→ What to produce:
Pull out every line from the entries below that contains the string "field".

Information given START

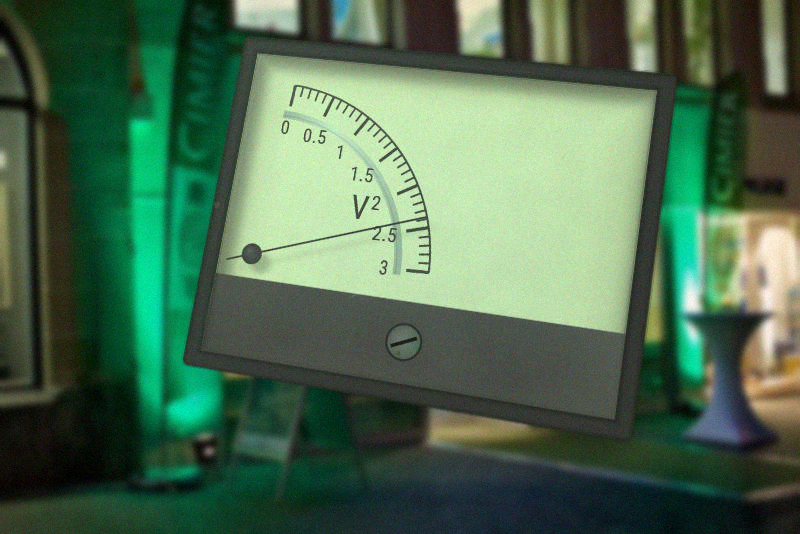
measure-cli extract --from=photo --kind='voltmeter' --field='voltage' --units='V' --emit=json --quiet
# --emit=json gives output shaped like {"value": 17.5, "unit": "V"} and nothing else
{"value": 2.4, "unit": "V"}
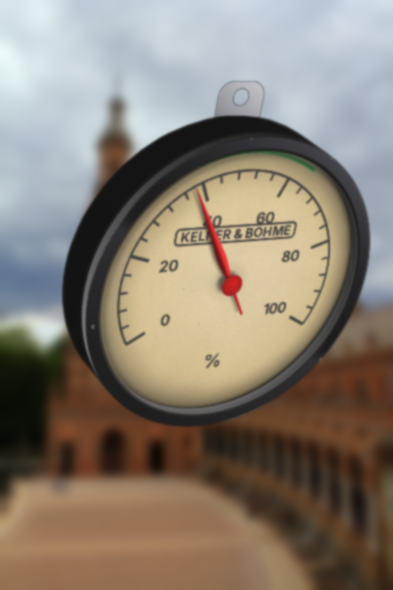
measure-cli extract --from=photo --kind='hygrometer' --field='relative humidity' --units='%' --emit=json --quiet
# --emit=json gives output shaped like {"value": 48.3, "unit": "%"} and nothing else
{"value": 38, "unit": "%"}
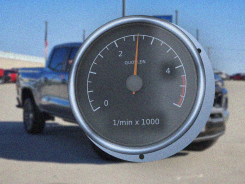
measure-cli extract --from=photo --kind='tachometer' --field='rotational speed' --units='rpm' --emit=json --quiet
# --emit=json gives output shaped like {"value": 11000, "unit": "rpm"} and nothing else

Information given END

→ Written response:
measure-cli extract --from=photo --kind='voltmeter' --field='voltage' --units='V' --emit=json --quiet
measure-cli extract --from=photo --kind='hygrometer' --field='relative humidity' --units='%' --emit=json --quiet
measure-cli extract --from=photo --kind='tachometer' --field='rotational speed' --units='rpm' --emit=json --quiet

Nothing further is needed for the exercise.